The agent, who serves as spokesman for the Pittsburgh office of the FBI, said that members of the center should have no fear that their phones were tapped or that their e-mail was being monitored, as some center staffers and volunteers suspect.

“What frustrates us is the whole tone of what is being said,” Crowley said. However, he said he did not think the news garnered much interest. “The New York Times didn’t cover it; The Washington Post had only a small story and you’re only the second reporter to call me about it today” -- the day after the ACLU revelation, he told NCR.

Asked whether the FBI would be on hand March 18 when a center-sponsored march was to mark the third anniversary of the invasion of Iraq, Crowley said, “Most of our agents want to be with their family on the weekend.

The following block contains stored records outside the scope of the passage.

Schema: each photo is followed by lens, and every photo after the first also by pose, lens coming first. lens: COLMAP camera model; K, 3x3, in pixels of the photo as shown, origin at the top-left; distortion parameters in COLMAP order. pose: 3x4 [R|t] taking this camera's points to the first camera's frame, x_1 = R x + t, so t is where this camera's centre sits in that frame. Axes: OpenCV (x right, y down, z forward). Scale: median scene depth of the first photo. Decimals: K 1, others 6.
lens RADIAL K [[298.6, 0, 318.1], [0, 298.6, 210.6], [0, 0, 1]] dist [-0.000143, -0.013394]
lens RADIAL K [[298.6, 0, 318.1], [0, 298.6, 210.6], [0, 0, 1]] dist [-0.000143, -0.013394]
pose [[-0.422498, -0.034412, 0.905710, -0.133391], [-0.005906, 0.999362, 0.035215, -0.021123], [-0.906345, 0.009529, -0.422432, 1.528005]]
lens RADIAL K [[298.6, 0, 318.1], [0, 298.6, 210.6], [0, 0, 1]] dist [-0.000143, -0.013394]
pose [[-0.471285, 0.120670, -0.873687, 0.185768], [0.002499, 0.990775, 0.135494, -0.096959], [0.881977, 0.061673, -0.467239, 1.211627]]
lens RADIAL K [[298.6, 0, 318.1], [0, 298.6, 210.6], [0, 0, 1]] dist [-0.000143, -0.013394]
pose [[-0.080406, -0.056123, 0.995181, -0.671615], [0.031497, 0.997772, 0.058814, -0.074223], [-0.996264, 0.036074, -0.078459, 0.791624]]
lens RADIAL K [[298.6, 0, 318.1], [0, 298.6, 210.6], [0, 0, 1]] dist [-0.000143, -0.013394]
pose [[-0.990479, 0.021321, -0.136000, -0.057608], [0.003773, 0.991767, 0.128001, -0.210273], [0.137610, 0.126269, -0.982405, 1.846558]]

We don’t have the manpower or personnel to be looking at groups.” But, he added, “If there’s a legitimate investigation going on and we have reason to be there, we will be.”

Long time peace and justice activist Molly Rush of Pittsburgh noted that the Freedom of Information Act was passed to help prevent past excesses by the FBI. She recalled the FBI releasing documents about center activities in the 1970s. “They were mostly blacked out, but for a newspaper photo of members planting a peace tree downtown,” she said.

Rush questioned how much of the FBI’s resources have “been wasted on fishing expeditions that have little or nothing to do with investigating terrorism and which actually divert attention from that mission.” Rush, a veteran of the Plowshares peace movement, said she believed spying on nonviolent activists and groups “is not only unconstitutional, but exceedingly useless and foolish.”

On March 29 the center will host a “File your own Freedom of Information Act Party,” during which time individuals will be helped to fill out requests to determine if they are under FBI surveillance.

Patricia Lefevere is a longtime contributor to NCR.